Beetles that trick ants into raising their young have set a new benchmark for rapid evolution as they race to keep ahead of the species on which they prey.
The idea of getting another species to do the hard work of raising offspring is usually associated with cuckoos, to the point where the very name is a symbol of such behavior.
Known as brood parasitism, ant-nest beetles take this approach even further. The members of the genus Paussus interfere with the communication systems used by ants. They release pheromones similar enough to the ants to be accepted into the nest and make noises that imitate ant instructions on where to bring food. They also eat the ants and their eggs.
Just last month we reported on evidence that beetles have been doing this for 52 million years, almost as long as ants have existed.

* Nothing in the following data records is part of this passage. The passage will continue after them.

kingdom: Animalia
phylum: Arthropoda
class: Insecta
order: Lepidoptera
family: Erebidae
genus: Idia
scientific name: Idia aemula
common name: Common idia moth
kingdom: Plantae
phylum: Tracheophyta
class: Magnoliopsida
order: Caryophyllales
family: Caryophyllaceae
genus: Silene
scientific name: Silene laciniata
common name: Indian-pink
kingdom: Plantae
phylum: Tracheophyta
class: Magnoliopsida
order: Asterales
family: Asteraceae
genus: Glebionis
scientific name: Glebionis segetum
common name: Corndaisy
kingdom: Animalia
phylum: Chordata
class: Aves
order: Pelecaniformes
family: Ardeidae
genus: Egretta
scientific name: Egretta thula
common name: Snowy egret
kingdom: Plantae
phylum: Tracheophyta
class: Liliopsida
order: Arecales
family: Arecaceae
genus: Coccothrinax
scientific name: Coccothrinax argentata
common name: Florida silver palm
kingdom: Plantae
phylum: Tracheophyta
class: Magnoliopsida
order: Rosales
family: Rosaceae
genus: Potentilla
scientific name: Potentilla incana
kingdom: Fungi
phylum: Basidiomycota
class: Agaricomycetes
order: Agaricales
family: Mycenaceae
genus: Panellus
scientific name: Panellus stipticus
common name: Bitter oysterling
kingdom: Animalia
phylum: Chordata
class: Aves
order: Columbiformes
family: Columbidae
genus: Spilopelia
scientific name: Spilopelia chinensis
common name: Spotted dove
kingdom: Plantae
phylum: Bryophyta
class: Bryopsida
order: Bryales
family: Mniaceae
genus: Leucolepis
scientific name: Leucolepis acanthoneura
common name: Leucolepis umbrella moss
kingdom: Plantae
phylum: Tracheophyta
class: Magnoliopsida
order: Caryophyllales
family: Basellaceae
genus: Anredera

Now scientists at the University of Arizona have found another remarkable aspect to the Paussus genus. In Current Biology, Dr. Wendy Moore and Dr. James Robertson of the University of Arizona reveal that despite this long history, it is only recently that the beetles have developed the capacity to use certain ants as hosts. "The rate at which this is happening is incredible," Moore says. "These are some of the fastest-evolving animals on Earth."
Moreover, the beetles have independently acquired this capacity in regions as widely separated as Africa and South East Asia. "These beetles are evolutionarily converging in form, and presumably in function, on completely different continents,” says Moore.
Malagasy Paussus beetles trace their ancestry to a single species 2.6 million years ago, Moore and Robertson reveal, but have now split into 86 species. According to the scientists, the diversification interval of 0.38 to 0.81 million years makes for, “a rate of radiation faster than classic textbook examples of large, recent, rapid radiations such as Anolis lizards on the Caribbean islands, cichlids of the East African Great Lakes, finches on the Galápagos Islands, and Drosophila and tetragnathid spiders on the Hawaiian Islands.”
“In order for Paussus to adapt to a new host ant species, the beetle’s ability to perceive, deceive, and communicate with the new host must evolve quickly and in synchrony in both the larval and adult life stages, resulting in unusually strong selective pressure levied by their host ants,” says Moore and Robertson.
Therefore, the beetles provide an outstanding opportunity to study evolutionary processes, particularly because comparisons can be made between separated populations. Moore notes, "Ant host species have been identified for less than a quarter of Paussus species.” She argues that identifying the missing hosts could reveal the influences that shaped the beetles, which in turn will have applications for other species.